Previamente, en Argentina, los desesperados familiares del futbolista que no tenían noticias suyas señalaron que unas imágenes televisivas puestas en el aire por el noticiero de Teleonce, como se llamaba por entonces el actual Telefé, podían encerrar algún indicio sobre Daus.
Lo que mostraba esa cinta era un bote de desembarco del que descendían en una playa varias decenas de prisioneros griegos que habían sido tomados por militares turcos en el marco de la denominada Operación Atila, ejecutada entre julio y agosto de 1974 y que significó la ocupación de la isla de Chipre.
Según los familiares, uno de esos prisioneros que acierta pasar en un segundo plano tenía facciones similares a las de Daus, por lo que se creyó por entonces que el futbolista era uno de los 1.600 prisioneros grecochipriotas en poder de los turcos.
La peor hipótesis
Ese dato, sin embargo, nunca pudo ser oficialmente confirmado y se sumó a la más tremenda de las realidades: en 38 años nunca se supo nada más de Guillermo Daus, por lo que empezó a tallar la nefasta posibilidad implantada por otra estadística mucho más cruel: que hubiera pasado a ser parte de los 5 mil muertos que dejó la contienda.
Con el tiempo, para colmo, los pocos datos del mediocampista del cual su última referencia es el 20 de julio de 1974, se fueron diluyendo y uno de los pocos elementos que quedaron registrados son las notas televisivas en 16 milímetros realizadas en 1977 en el marco de la investigación periodística encarada por Gleyzer, conservadas en el archivo Di Film.
Más allá del Misterio del Diario Popular consultó por Daus a un profundo conocedor de la vida de Excursionistas, Pablo Vildau, quien apuntó que no son muchos los datos que se tienen del mediocampista en las crónicas e historias del club.
Vildau aportó que Daus jugó una sola temporada en Excursionistas, aunque precisó que el caso, al tomar estado público en su momento, “causó consternación en el club” donde el futbolista desaparecido había militado hasta dos temporadas antes de su desaparición.
“En realidad lo que generó el hecho además de la lógica conmoción fue una tremenda sorpresa porque lo que realmente era difícil de digerir era que nada se supiera nunca más de él, como si hubiese desaparecido del mapa”, destacó este periodista que lleva escritos ya tres libros sobre el club verdiblanco del Bajo Belgrano.
También Vildau hizo referencia que los intentos encarados por la dirigencia de Excursionistas para trabar relación con la familia de Daus: “No tuvieron mucha acogida”, con lo cual para el club el seguimiento del tema se fue haciendo cada vez más complejo.

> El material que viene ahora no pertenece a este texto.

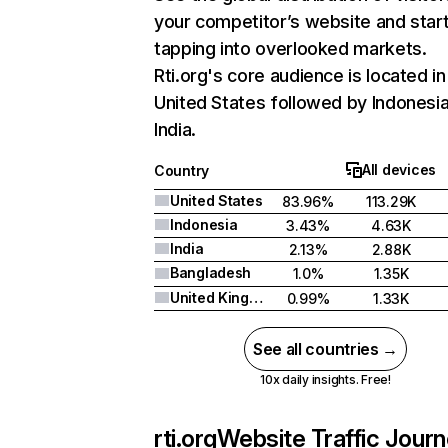
your competitor’s website and star
tapping into overlooked markets.
Rti.org's core audience is located in
United States followed by Indonesia
India.
All devices
Country
United States
83.96%
113.29K
Indonesia
3.43%
4.63K
India
2.13%
2.88K
Bangladesh
1.0%
1.35K
United Kingdom
0.99%
1.33K
See all countries →
10x daily insights. Free!
rti.org
Website Traffic Jour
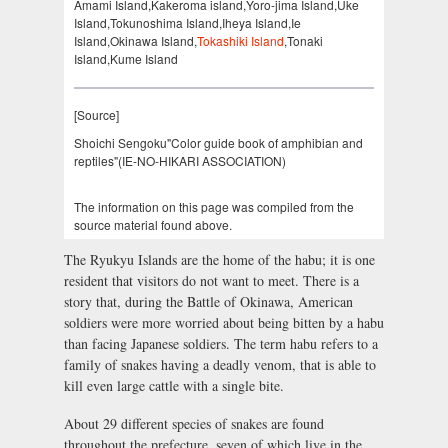
Amami Island,Kakeroma island,Yoro-jima Island,Uke
Island,Tokunoshima Island,Iheya Island,Ie
Island,Okinawa Island,
Tokashiki Island
,Tonaki
Island,Kume Island
[Source]
Shoichi Sengoku"Color guide book of amphibian and
reptiles"(IE-NO-HIKARI ASSOCIATION)
The information on this page was compiled from the
source material found above.
The Ryukyu Islands are the home of the habu; it is one
resident that visitors do not want to meet. There is a
story that, during the Battle of Okinawa, American
soldiers were more worried about being bitten by a habu
than facing Japanese soldiers. The term habu refers to a
family of snakes having a deadly venom, that is able to
kill even large cattle with a single bite.
About 29 different species of snakes are found
throughout the prefecture, seven of which live in the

“Los intentos que se hicieron desde el club para acercarse a los familiares de Daus no tuvieron éxito”, puntualizó Vildau, para quien el caso en sí “quedó encerrado con el paso del tiempo en una triste nebulosa”.

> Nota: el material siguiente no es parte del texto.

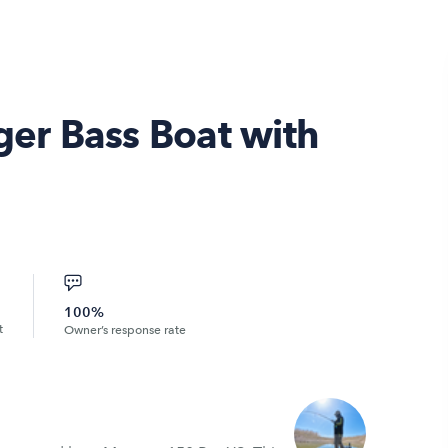
er Bass Boat with
100%
t
Owner’s response rate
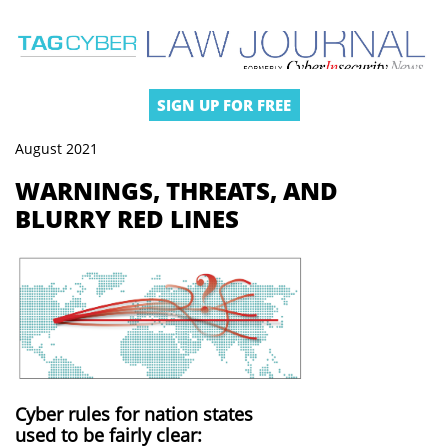
SIGN UP FOR FREE
August 2021
WARNINGS, THREATS, AND
BLURRY RED LINES
Cyber rules for nation states
used to be fairly clear:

En todo caso el enigma en torno a Daus puede sintetizarse en la siguiente reconstrucción surgida a partir de lo investigado por Gleyzer: aparentemente el futbolista había viajado a Turquía, donde lo sorprendió el inicio de la Operación Atila. De allí en adelante, solo una densa niebla envuelve a Guillermo Oscar Daus, quien hace 38 años ingresó por la boca de un túnel hacia la nada.